### YOUR INSTRUCTIONS
Below are the entries to work from; restate word for word the portion that opens with the line containing "ring pip: (215, 536)" and closes with the line containing "pinky dip: (226, 336)", keeping both.

### WORKING DATA
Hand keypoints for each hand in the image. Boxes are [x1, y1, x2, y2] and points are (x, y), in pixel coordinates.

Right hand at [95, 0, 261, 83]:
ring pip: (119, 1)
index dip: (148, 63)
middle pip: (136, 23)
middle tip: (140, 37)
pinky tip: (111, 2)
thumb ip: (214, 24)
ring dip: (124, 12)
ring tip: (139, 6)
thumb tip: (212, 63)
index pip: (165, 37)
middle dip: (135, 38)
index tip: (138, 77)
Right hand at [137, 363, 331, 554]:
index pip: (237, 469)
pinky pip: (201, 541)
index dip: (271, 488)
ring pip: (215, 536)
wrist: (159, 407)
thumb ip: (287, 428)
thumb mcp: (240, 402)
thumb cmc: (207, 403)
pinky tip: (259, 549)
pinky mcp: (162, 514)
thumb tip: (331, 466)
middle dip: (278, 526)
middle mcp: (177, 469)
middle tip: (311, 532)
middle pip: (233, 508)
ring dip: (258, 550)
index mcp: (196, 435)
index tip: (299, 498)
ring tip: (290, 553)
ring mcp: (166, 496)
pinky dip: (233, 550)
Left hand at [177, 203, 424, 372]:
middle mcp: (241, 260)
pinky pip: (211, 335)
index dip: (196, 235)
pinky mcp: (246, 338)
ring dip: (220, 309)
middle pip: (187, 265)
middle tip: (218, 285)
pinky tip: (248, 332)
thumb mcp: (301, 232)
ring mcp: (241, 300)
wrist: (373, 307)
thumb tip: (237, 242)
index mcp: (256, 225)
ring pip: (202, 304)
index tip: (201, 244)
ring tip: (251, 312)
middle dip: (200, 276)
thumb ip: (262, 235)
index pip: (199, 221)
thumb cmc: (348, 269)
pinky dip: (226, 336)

---

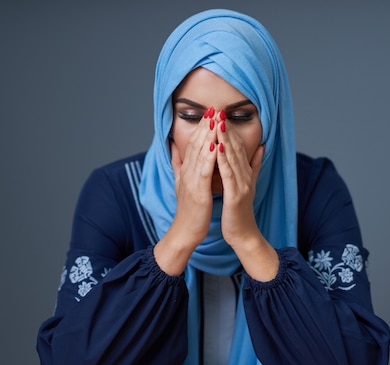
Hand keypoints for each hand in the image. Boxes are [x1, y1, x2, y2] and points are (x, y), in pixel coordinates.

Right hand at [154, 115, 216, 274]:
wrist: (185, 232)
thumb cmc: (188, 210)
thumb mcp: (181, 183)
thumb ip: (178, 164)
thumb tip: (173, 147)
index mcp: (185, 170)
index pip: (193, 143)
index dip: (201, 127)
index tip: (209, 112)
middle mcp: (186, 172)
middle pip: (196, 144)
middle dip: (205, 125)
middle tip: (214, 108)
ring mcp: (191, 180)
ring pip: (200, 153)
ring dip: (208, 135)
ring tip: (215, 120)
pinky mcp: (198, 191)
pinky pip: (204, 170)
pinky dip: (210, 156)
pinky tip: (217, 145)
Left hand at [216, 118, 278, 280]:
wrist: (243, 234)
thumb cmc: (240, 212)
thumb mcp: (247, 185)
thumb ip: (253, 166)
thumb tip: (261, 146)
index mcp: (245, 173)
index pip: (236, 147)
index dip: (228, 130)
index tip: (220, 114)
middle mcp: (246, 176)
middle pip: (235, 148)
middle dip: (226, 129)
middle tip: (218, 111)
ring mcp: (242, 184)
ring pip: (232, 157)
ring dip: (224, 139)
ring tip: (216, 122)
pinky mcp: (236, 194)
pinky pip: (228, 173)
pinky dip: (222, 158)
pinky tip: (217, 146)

### REPLY
ring pip: (215, 536)
wrist: (159, 407)
thumb ip: (287, 428)
thumb mcp: (240, 402)
thumb cmc: (207, 403)
pinky tip: (259, 549)
pinky mcp: (162, 514)
thumb tip: (331, 466)
middle dip: (278, 526)
middle mcp: (177, 469)
middle tip: (311, 532)
middle pip: (233, 508)
ring dip: (258, 550)
index mcp: (196, 435)
index tip: (299, 498)
ring tip: (290, 553)
ring mcp: (166, 496)
pinky dip: (233, 550)
Left hand at [177, 203, 424, 372]:
middle mcp: (241, 260)
pinky pip: (211, 335)
index dip: (196, 235)
pinky mcp: (246, 338)
ring dip: (220, 309)
middle pip: (187, 265)
middle tip: (218, 285)
pinky tip: (248, 332)
thumb mcp: (301, 232)
ring mcp: (241, 300)
wrist: (373, 307)
thumb tip: (237, 242)
index mcp: (256, 225)
ring pip: (202, 304)
index tip: (201, 244)
ring tip: (251, 312)
middle dip: (200, 276)
thumb ip: (262, 235)
index pip: (199, 221)
thumb cmc: (348, 269)
pinky dip: (226, 336)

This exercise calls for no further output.